Source document |
+ + + +
As a result, it isn't surprising that the fans and media have put the Astros on virtual ignore. It has even led over the last couple years 790's Matt Thomas and his daily "Obligatory Astros Call" (complete with theme music).

But, looking more closely, it goes beyond just a lack of interest in these current Astros.

In Texas, football is king, but has the margin grown so wide that pro football in Houston literally saturates the airwaves and pages of print? The Chron ran numerous stories about this past week's Texans rookie mini-camp. They went out of their way to discuss, ad nauseam, every detail, every minor injury. On radio, 610, the flagship station of the Texans, dedicates hours of programming every week to Texans coverage even in the offseason. Over on 790, Greg Koch and N.D. Kalu spend two hours every morning talking literally nothing but football.

Certainly, the interest of callers and fans drives coverage, but this is getting a little ridiculous. The Rockets were just in a playoff series they managed to extend to six games despite most of the sports world and all but only the most diehard fans not imagining they would even make the playoffs. During their first-round series, there was EASILY as much coverage of the NFL draft, an event that has created an entire universe unto itself.

It's one thing to dismiss a team like the Astros, one that is struggling to win on the field and find itself off, particularly with a new owner and a bunch of players no one has ever heard of. It's another entirely to cover the workouts of NFL draft picks over a winning pro basketball team, especially with the way the last season ended for the Texans and their general ineptitude since their inception.

I get that there are a lot of football fans in Houston, but have the Rockets' mediocrity, the Astros' horror show and the lack of television broadcasts (only this season so far) caused the gap to grow this wide? Or does the NFL's year-round coverage of every detail of its league and its players lend itself to incessant chatter?

Probably both, but it still makes for really boring sports media, no matter how big a fan of football you might be.
+ + + +
(Images with pose keypoints)
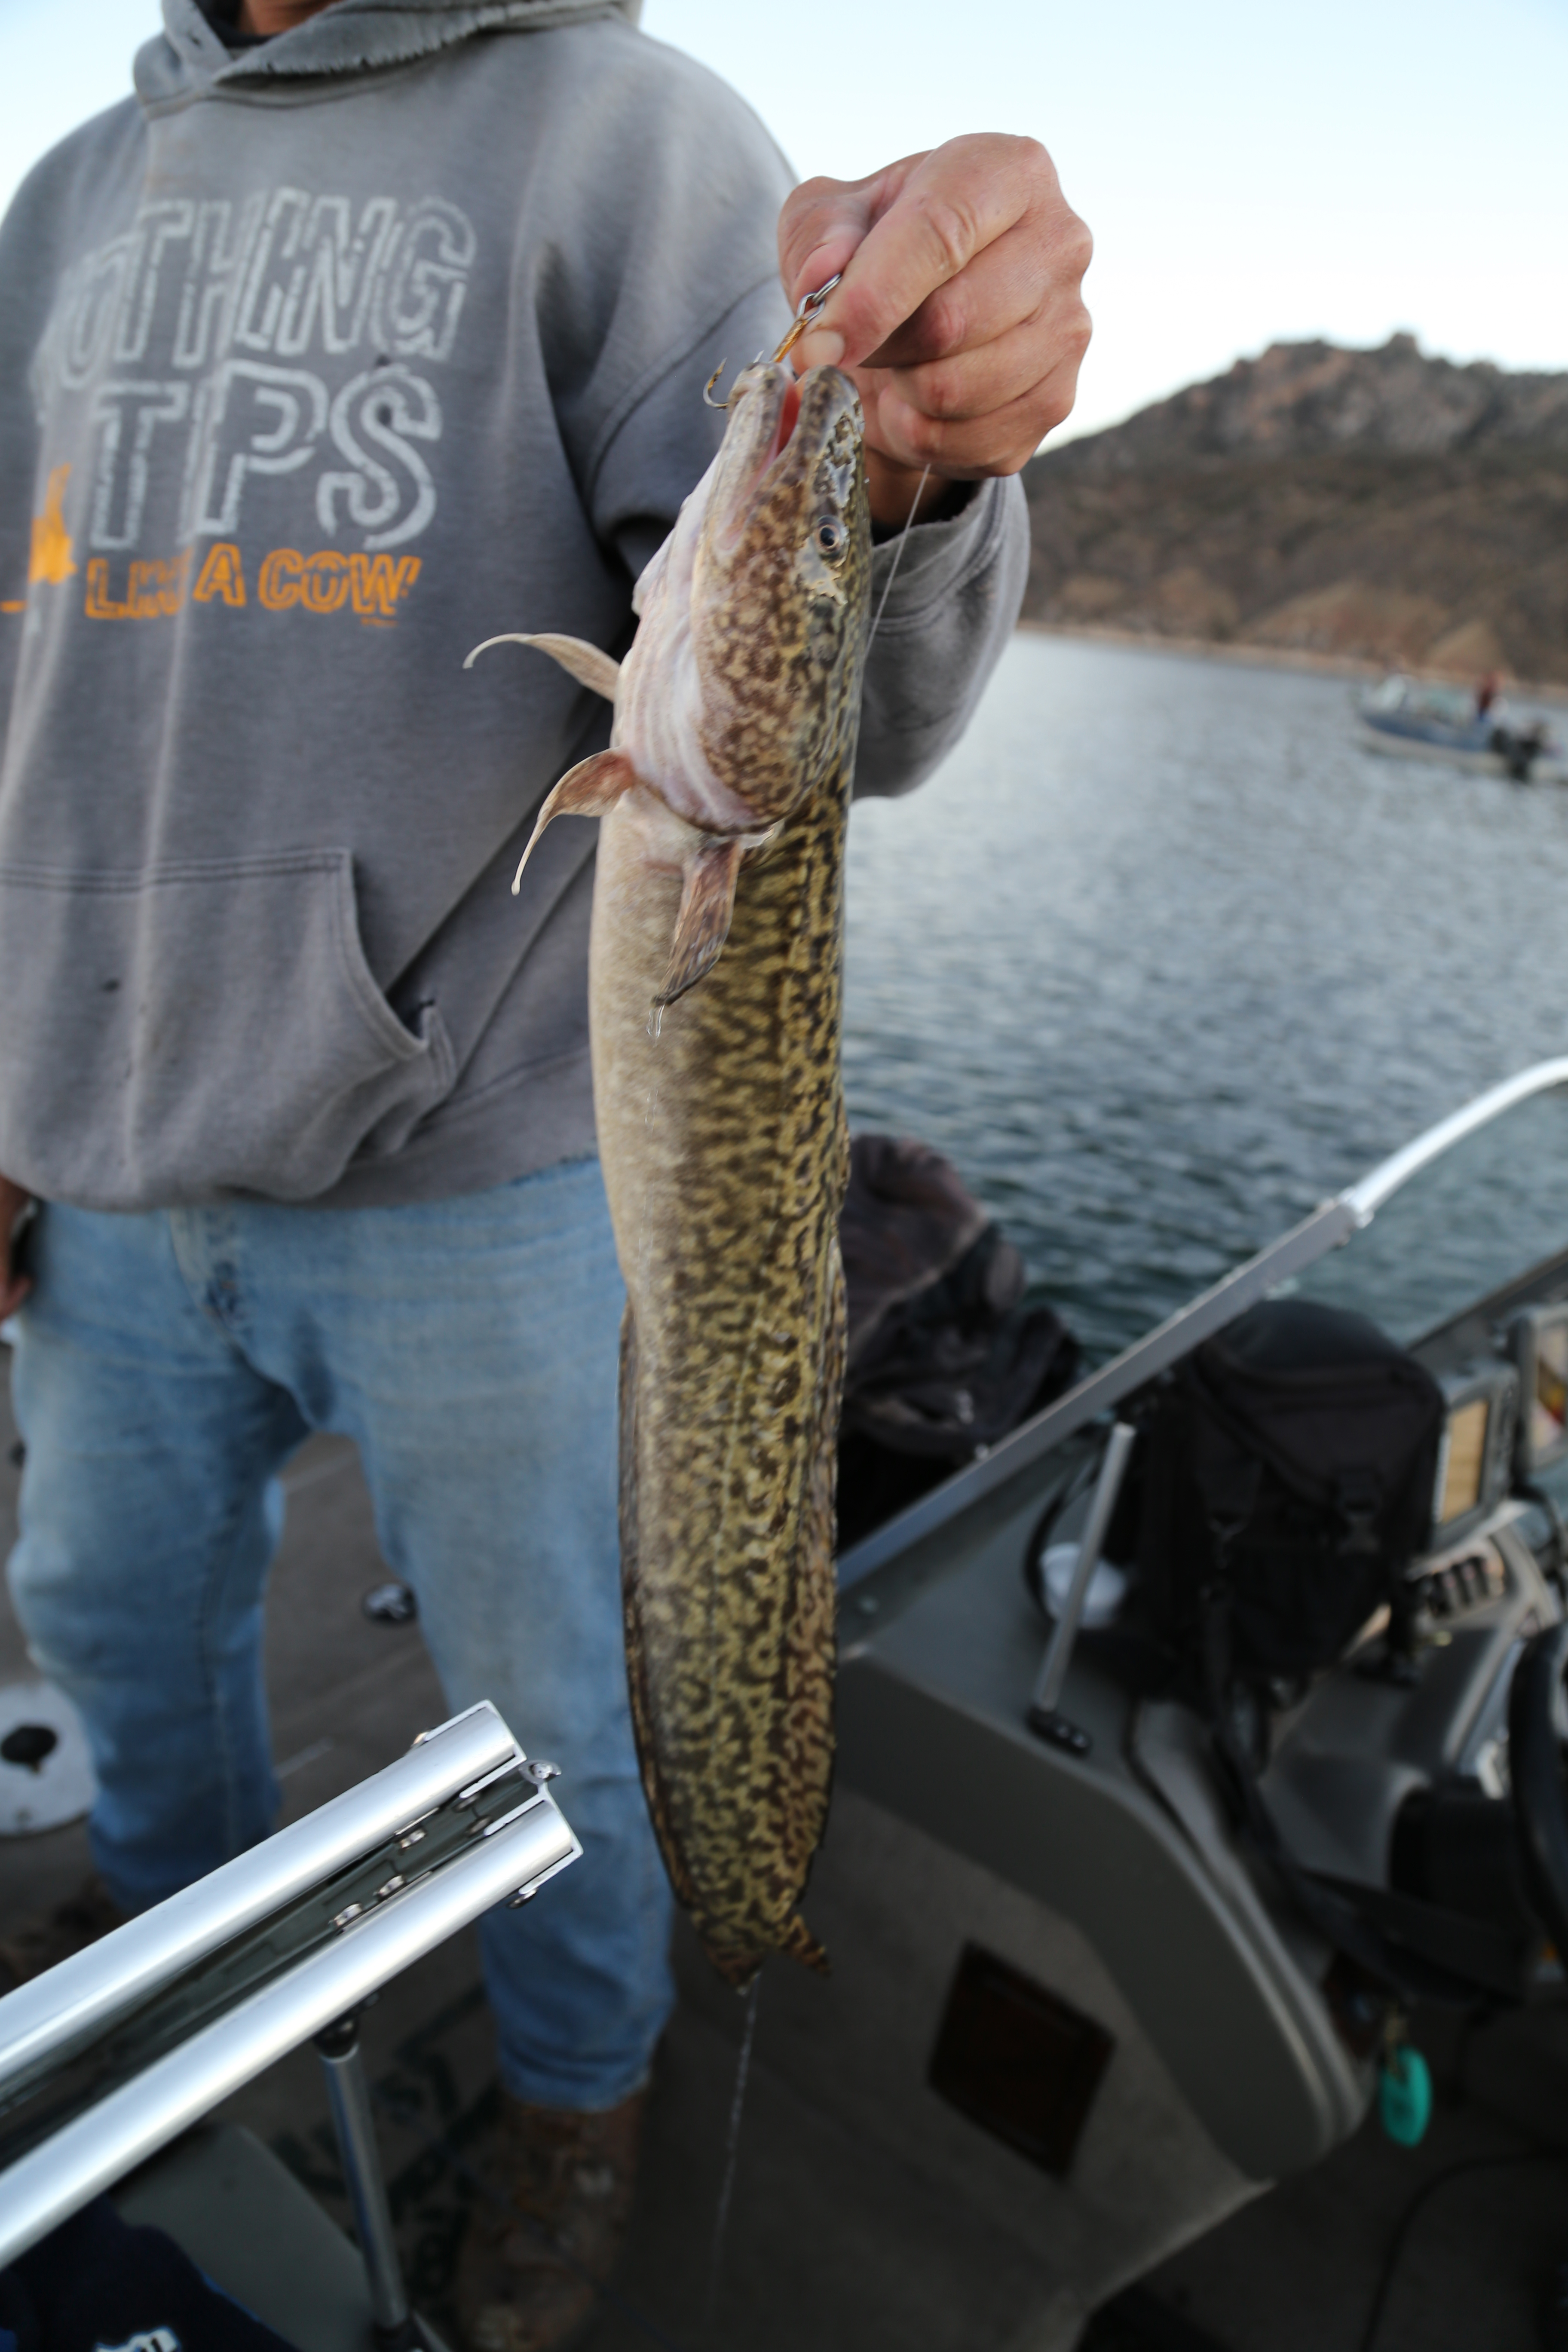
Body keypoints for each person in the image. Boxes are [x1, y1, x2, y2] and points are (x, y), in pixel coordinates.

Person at [0, 1, 1091, 2343]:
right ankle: (189, 1991)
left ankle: (583, 2090)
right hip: (98, 1176)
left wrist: (899, 465)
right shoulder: (73, 197)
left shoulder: (637, 136)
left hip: (483, 1185)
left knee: (554, 1719)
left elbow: (856, 716)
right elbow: (35, 676)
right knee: (104, 1633)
+ + + +
Problem requirements |
Retype, word for word, the part of the commentary on Houston sports media that opens with the words containing "But, looking more" and closes with "nothing but football.". Rely solely on the commentary on Houston sports media; the entries play no part.

Response |
But, looking more closely, it goes beyond just a lack of interest in these current Astros.

In Texas, football is king, but has the margin grown so wide that pro football in Houston literally saturates the airwaves and pages of print? The Chron ran numerous stories about this past week's Texans rookie mini-camp. They went out of their way to discuss, ad nauseam, every detail, every minor injury. On radio, 610, the flagship station of the Texans, dedicates hours of programming every week to Texans coverage even in the offseason. Over on 790, Greg Koch and N.D. Kalu spend two hours every morning talking literally nothing but football.